Re: color a letter in an array
by roboticus (Chancellor) on Nov 23, 2006 at 14:52 UTC
Re: color a letter in an array
by johngg (Canon) on Nov 23, 2006 at 23:14 UTC
    There is still a little confusion about what you mean and I think you are getting some terms mixed up. It is not clear from your post that the "original array" is indeed an array. It could be if declared like

    my @originalArray = qw{D F Y I N G W};

    or it could be a space separated string like

    my $originalString = q{D F Y I N G W};

    Your "output array" is not an array, it is a scalar containing a string. If your original array is an array you need to turn it into a string so you can search it. Do something like

    my $stringToSearch = join q{}, @originalArray;

    However, if it already was a string with spaces in it, you need to remove those with a global replace

    (my $stringToSearch = $originalString) =~ s{\s+}{}g;

    Once you have a contiguous string of letters you can do another global replace looking for "SEKAR" and using parentheses () which are regular expression memory. For example, if you do $string =~ m{(SEKAR)}; then if the match succeeds the string "SEKAR" will be placed in the special read-only variable $1 for later use. So you could now do

    $stringToSearch =~ s{(SEKAR)}{<sometag>$1</sometag>}g;

    That will replace every occurrence of SEKAR in the string with <sometag>SEKAR</sometag>.

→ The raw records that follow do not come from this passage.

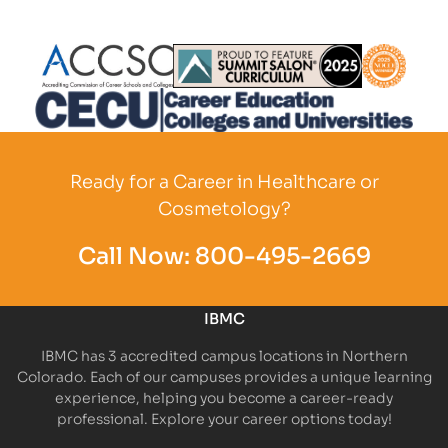
Partner Logo
Partner Logo
Partner L
Partner Logo
Ready for a Career in Healthcare or
Cosmetology?
Call Now:
800-495-2669
IBMC
IBMC has 3 accredited campus locations in Northern
Colorado. Each of our campuses provides a unique learning
experience, helping you become a career-ready
professional. Explore your career options today!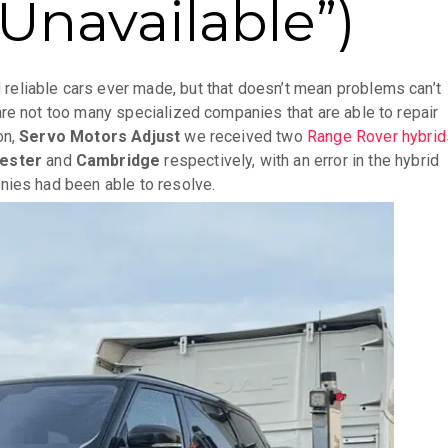
Unavailable”)
reliable cars ever made, but that doesn’t mean problems can’t
re not too many specialized companies that are able to repair
on,
Servo Motors Adjust
we received two
Range Rover hybrid
ester
and
Cambridge
respectively, with an error in the hybrid
nies had been able to resolve.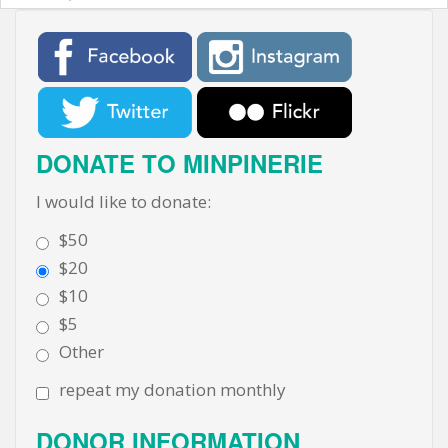
DONATE TO MINPINERIE
I would like to donate:
$50
$20
$10
$5
Other
repeat my donation monthly
DONOR INFORMATION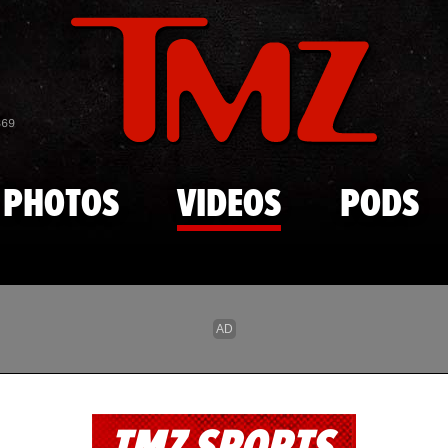
Skip to main content
869
PHOTOS
VIDEOS
PODS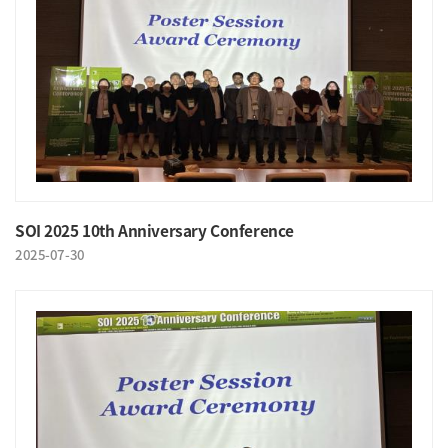
SOI 2025 10th Anniversary Conference
2025-07-30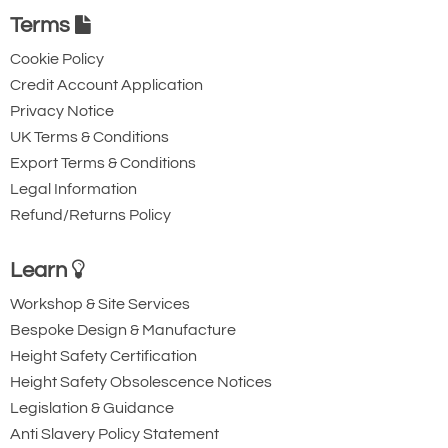
Terms
Captive Pin. 12mm
Captive Eye. 18mm
Gate Opening
Gate Opening
Cookie Policy
Steel automatic tri-
Steel automatic tri-
Credit Account Application
action twist lock
action twist lock
Privacy Notice
UK Terms & Conditions
connector with a
connector that is
Export Terms & Conditions
40kN minimum
designed to be a
Legal Information
breaking strength.
permanent lanyard
Refund/Returns Policy
fixture. 45kN
minimum breaking
Learn
strength.
Workshop & Site Services
Bespoke Design & Manufacture
Height Safety Certification
Height Safety Obsolescence Notices
Legislation & Guidance
Anti Slavery Policy Statement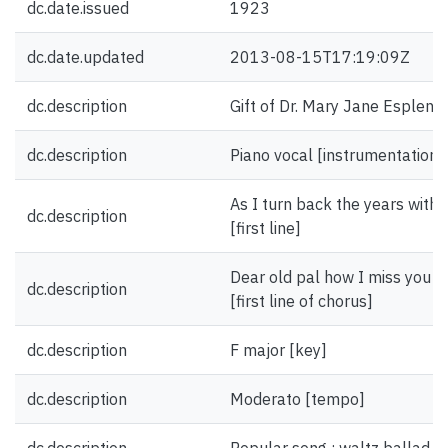
dc.date.issued
1923
dc.date.updated
2013-08-15T17:19:09Z
dc.description
Gift of Dr. Mary Jane Esplen.
dc.description
Piano vocal [instrumentation]
As I turn back the years with 
dc.description
[first line]
Dear old pal how I miss you I'
dc.description
[first line of chorus]
dc.description
F major [key]
dc.description
Moderato [tempo]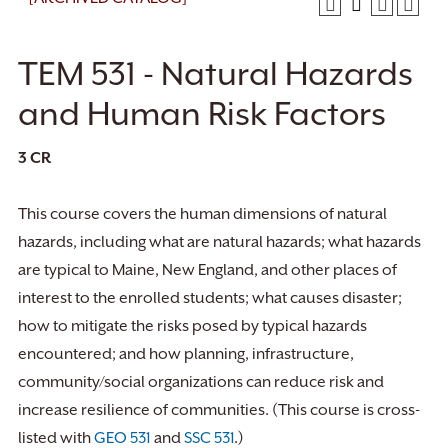
TEM 531 - Natural Hazards
and Human Risk Factors
3
CR
This course covers the human dimensions of natural
hazards, including what are natural hazards; what hazards
are typical to Maine, New England, and other places of
interest to the enrolled students; what causes disaster;
how to mitigate the risks posed by typical hazards
encountered; and how planning, infrastructure,
community/social organizations can reduce risk and
increase resilience of communities. (This course is cross-
listed with
GEO 531
and
SSC 531
.)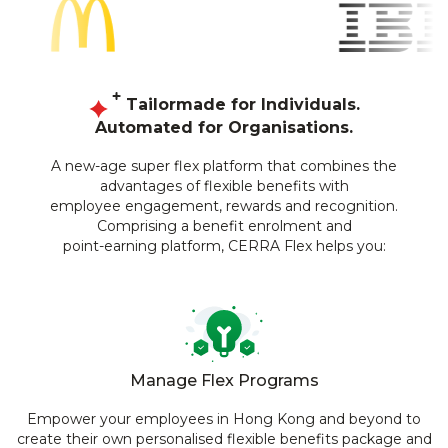
Tailormade for Individuals.
Automated for Organisations.
A new-age super flex platform that combines the
advantages of flexible benefits with
employee engagement, rewards and recognition.
Comprising a benefit enrolment and
point-earning platform, CERRA Flex helps you:
Manage Flex Programs
Empower your employees in Hong Kong and beyond to
create their own personalised flexible benefits package and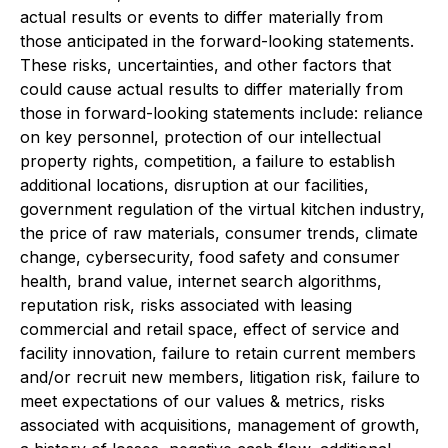
actual results or events to differ materially from
those anticipated in the forward-looking statements.
These risks, uncertainties, and other factors that
could cause actual results to differ materially from
those in forward-looking statements include: reliance
on key personnel, protection of our intellectual
property rights, competition, a failure to establish
additional locations, disruption at our facilities,
government regulation of the virtual kitchen industry,
the price of raw materials, consumer trends, climate
change, cybersecurity, food safety and consumer
health, brand value, internet search algorithms,
reputation risk, risks associated with leasing
commercial and retail space, effect of service and
facility innovation, failure to retain current members
and/or recruit new members, litigation risk, failure to
meet expectations of our values & metrics, risks
associated with acquisitions, management of growth,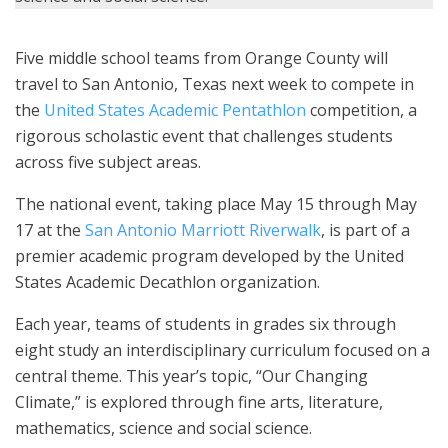
Five middle school teams from Orange County will
travel to San Antonio, Texas next week to compete in
the
United States Academic Pentathlon
competition, a
rigorous scholastic event that challenges students
across five subject areas.
The national event, taking place May 15 through May
17 at the
San Antonio Marriott Riverwalk
, is part of a
premier academic program developed by the United
States Academic Decathlon organization.
Each year, teams of students in grades six through
eight study an interdisciplinary curriculum focused on a
central theme. This year’s topic, “Our Changing
Climate,” is explored through fine arts, literature,
mathematics, science and social science.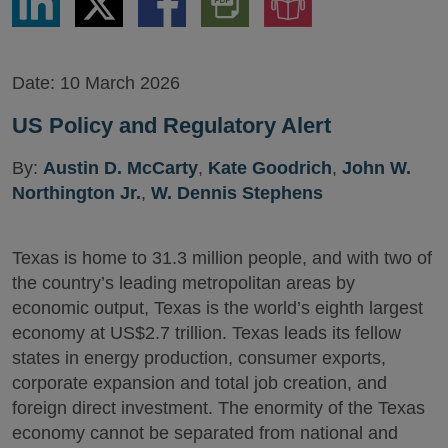
via
via
via
PDF
to
LinkedIn
Twitter
Facebook
Version
Audio
Version
Date:
10 March 2026
US Policy and Regulatory Alert
By:
Austin D. McCarty
,
Kate Goodrich
,
John W.
Northington Jr.
,
W. Dennis Stephens
Texas is home to 31.3 million people, and with two of
the country’s leading metropolitan areas by
economic output, Texas is the world’s eighth largest
economy at US$2.7 trillion. Texas leads its fellow
states in energy production, consumer exports,
corporate expansion and total job creation, and
foreign direct investment. The enormity of the Texas
economy cannot be separated from national and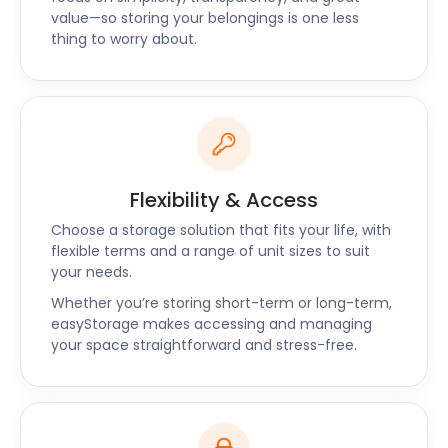
Rickmansworth Road which is a mix of traditional
value—so storing your belongings is one less
thing to worry about.
and modern. Another famous pub is the White Lion
Amersham on White Lion Road. It's famous for its
cask ales, pub grub, and quiz nights.
Residents of Amersham, Witney, and Abingdon can
rely on easyStorage to take care of their storage
needs. Let us relieve your stress and handle your
self storage for you.
Flexibility & Access
Contact us now and our professional staff will
Choose a storage solution that fits your life, with
tailor-make a package for you.
flexible terms and a range of unit sizes to suit
your needs.
Whether you’re storing short-term or long-term,
easyStorage makes accessing and managing
your space straightforward and stress-free.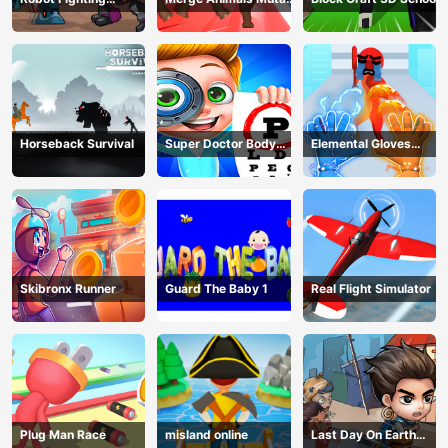
Adventure
Fight
Horseback Survival
Super Doctor Body
Elemental Gloves
Examination
Magic Power
Skibronx Runner
Guard The Baby 1
Real Flight Simulator
Plug Man Race
misland online
Last Day On Earth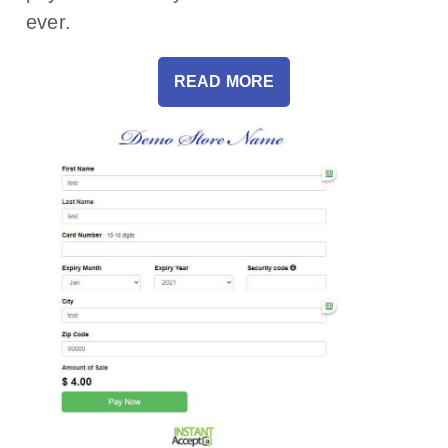
ever.
READ MORE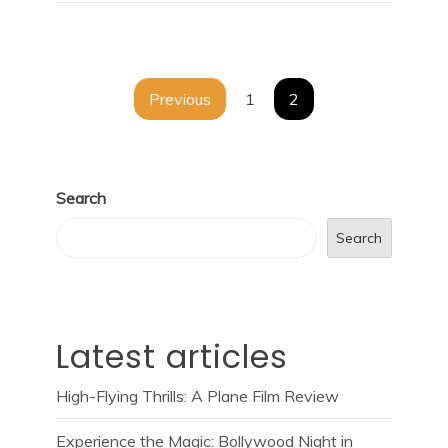
Posts
Previous
1
2
navigation
Search
Search
Latest articles
High-Flying Thrills: A Plane Film Review
Experience the Magic: Bollywood Night in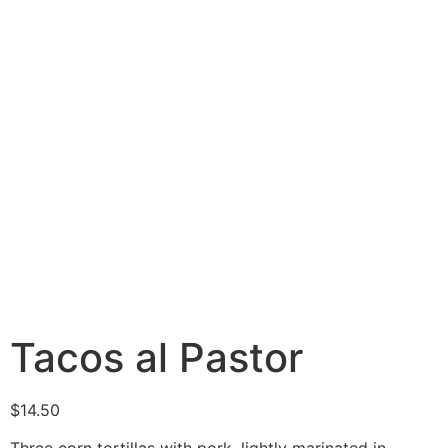
Tacos al Pastor
$
14.50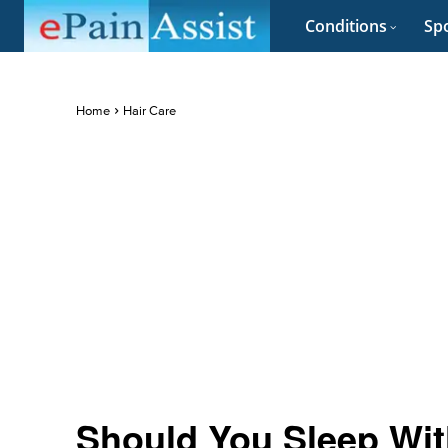
Conditions
Spo
Home
Hair Care
Should You Sleep With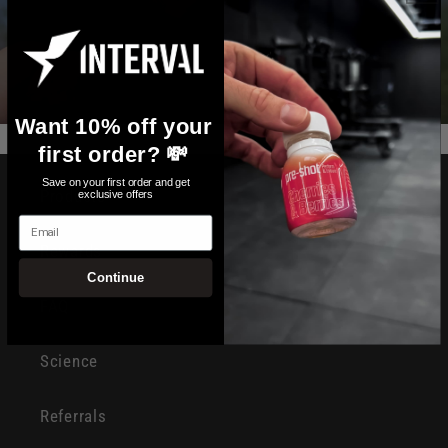
Want 10% off your
first order? 💸
Save on your first order and get
Products
exclusive offers
Email
Rewards
Continue
FAQ
Science
Referrals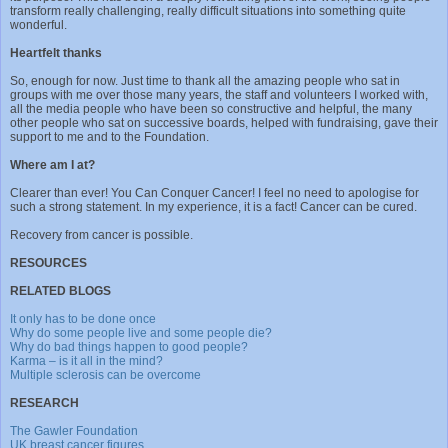
transform really challenging, really difficult situations into something quite
wonderful.
Heartfelt thanks
So, enough for now. Just time to thank all the amazing people who sat in
groups with me over those many years, the staff and volunteers I worked with,
all the media people who have been so constructive and helpful, the many
other people who sat on successive boards, helped with fundraising, gave their
support to me and to the Foundation.
Where am I at?
Clearer than ever! You Can Conquer Cancer! I feel no need to apologise for
such a strong statement. In my experience, it is a fact! Cancer can be cured.
Recovery from cancer is possible.
RESOURCES
RELATED BLOGS
It only has to be done once
Why do some people live and some people die?
Why do bad things happen to good people?
Karma – is it all in the mind?
Multiple sclerosis can be overcome
RESEARCH
The Gawler Foundation
UK breast cancer figures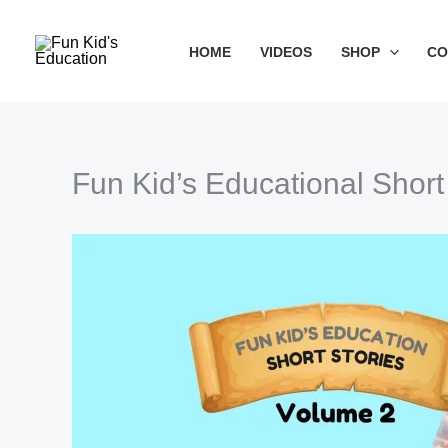
Skip
to
HOME
VIDEOS
SHOP
CO
content
Fun Kid’s Educational Short
Type your email…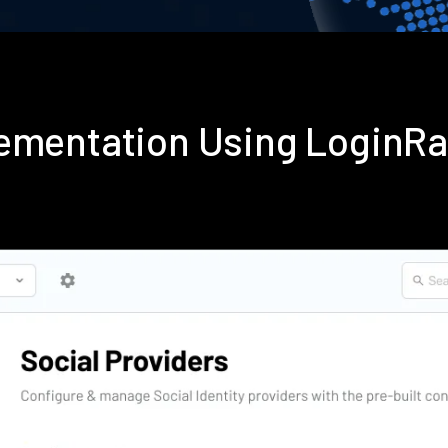
ementation Using LoginR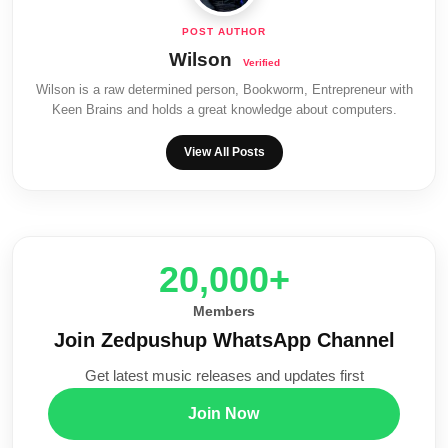
Wilson
Wilson is a raw determined person, Bookworm, Entrepreneur with
Keen Brains and holds a great knowledge about computers.
View All Posts
20,000+
Members
Join Zedpushup WhatsApp Channel
Get latest music releases and updates first
Join Now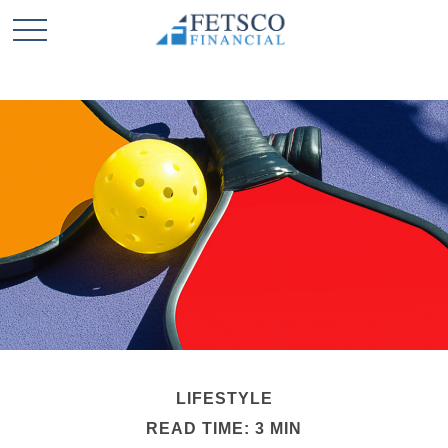
LIFESTYLE
READ TIME: 3 MIN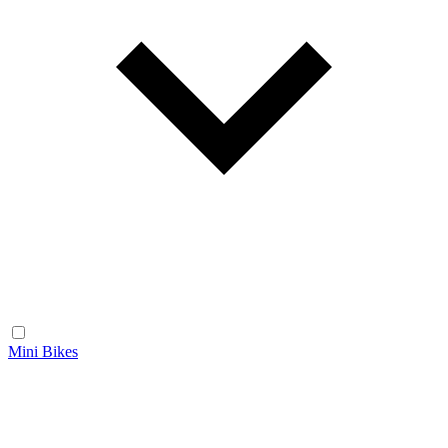
Mini Bikes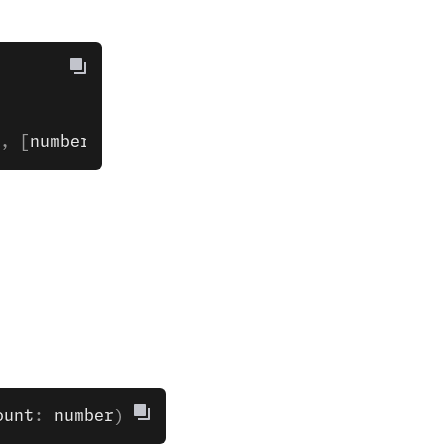
, [
number
, 
otherNumber
]);
ount
: 
number
)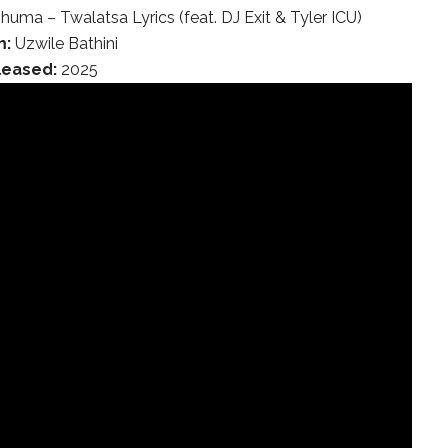
huma – Twalatsa Lyrics (feat. DJ Exit & Tyler ICU)
m:
Uzwile Bathini
leased:
2025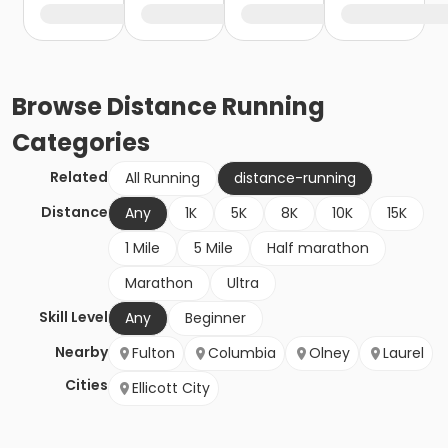
Browse
Distance Running
Categories
Related
All Running
distance-running
Distance
Any
1K
5K
8K
10K
15K
1 Mile
5 Mile
Half marathon
Marathon
Ultra
Skill Level
Any
Beginner
Nearby
Fulton
Columbia
Olney
Laurel
Cities
Ellicott City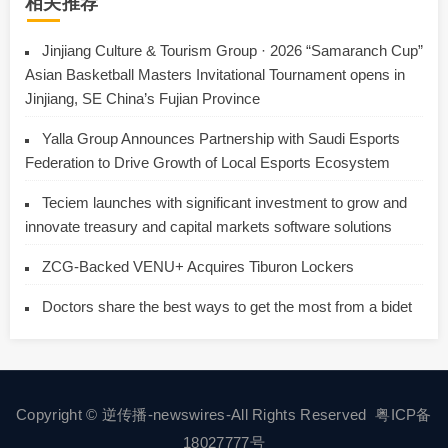
相关推荐
Jinjiang Culture & Tourism Group · 2026 “Samaranch Cup”
Asian Basketball Masters Invitational Tournament opens in
Jinjiang, SE China’s Fujian Province
Yalla Group Announces Partnership with Saudi Esports
Federation to Drive Growth of Local Esports Ecosystem
Teciem launches with significant investment to grow and
innovate treasury and capital markets software solutions
ZCG-Backed VENU+ Acquires Tiburon Lockers
Doctors share the best ways to get the most from a bidet
Copyright © 逆传播-newswires-All Rights Reserved
粤ICP备
18027777号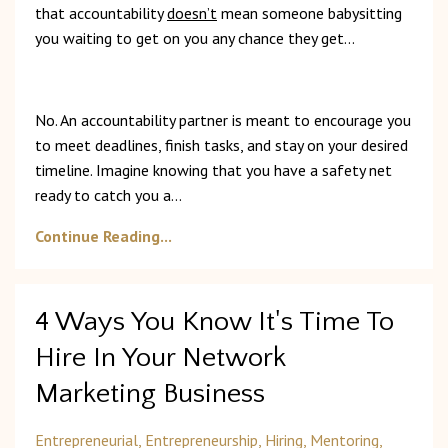
that accountability
doesn’t
mean someone babysitting
you waiting to get on you any chance they get...
No. An accountability partner is meant to encourage you
to meet deadlines, finish tasks, and stay on your desired
timeline. Imagine knowing that you have a safety net
ready to catch you a
...
Continue Reading...
4 Ways You Know It's Time To
Hire In Your Network
Marketing Business
Entrepreneurial
Entrepreneurship
Hiring
Mentoring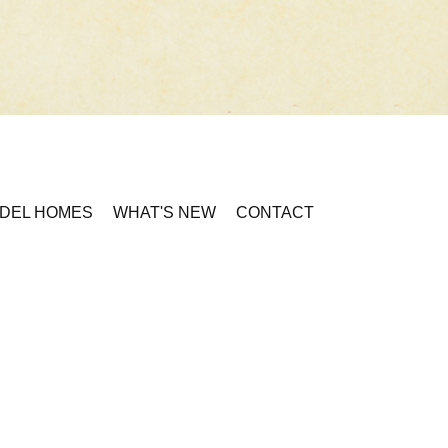
DEL HOMES
WHAT'S NEW
CONTACT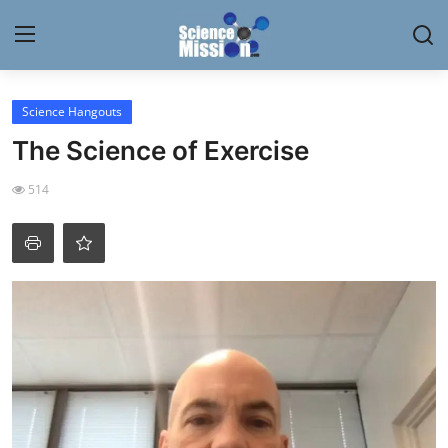
Login
Register
Science Hangouts
The Science of Exercise
Home
514
Contact
My Lab
News
Research
Science Hangouts
My Lab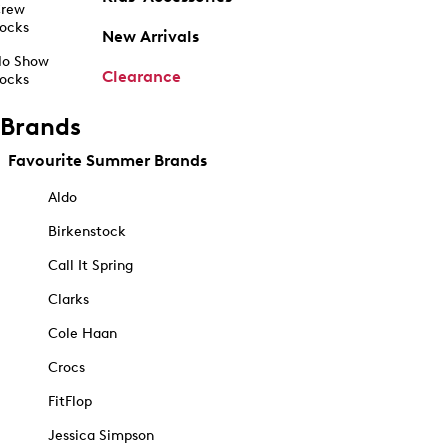
rew
ocks
New Arrivals
o Show
Clearance
ocks
Brands
Favourite Summer Brands
Aldo
Birkenstock
Call It Spring
Clarks
Cole Haan
Crocs
FitFlop
Jessica Simpson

    I hope this will give you enough pointers to get started.

    Cheers,

    JohnGG

Re: color a letter in an array
by Joost (Canon) on Nov 23, 2006 at 14:58 UTC
Re: color a letter in an array
by zentara (Cardinal) on Nov 23, 2006 at 17:13 UTC
Re: color a letter in an array
by Jenda (Abbot) on Nov 24, 2006 at 01:51 UTC

    If this is not homework then I don't know what would be. Why do these people think their teacher doesn't read PerlMonks? If I were the teacher then dear Tony would be sure to receive a solution tainted so that I can get to know who he is when he finaly submits the homework. And he would not like the outcome.

Re: color a letter in an array
by l.frankline (Hermit) on Nov 24, 2006 at 08:46 UTC

    hi,

    the below code will certainly help you.

    @arr = (A..H,S,E,K,A,R,J..T,S,E,K,A,R,A..Z);
    $text =  join "",@arr;
    $text =~s#SEKAR#<font>$&</font>#g;
    print $text;

    Result:

    ABCDEFGH<font>SEKAR</font>JKLMNOPQRST<font>SEKAR</font>ABCDEFGHIJKLMNOPQRSTUVWXYZ

    bye

    Don't put off till tomorrow, what you can do today.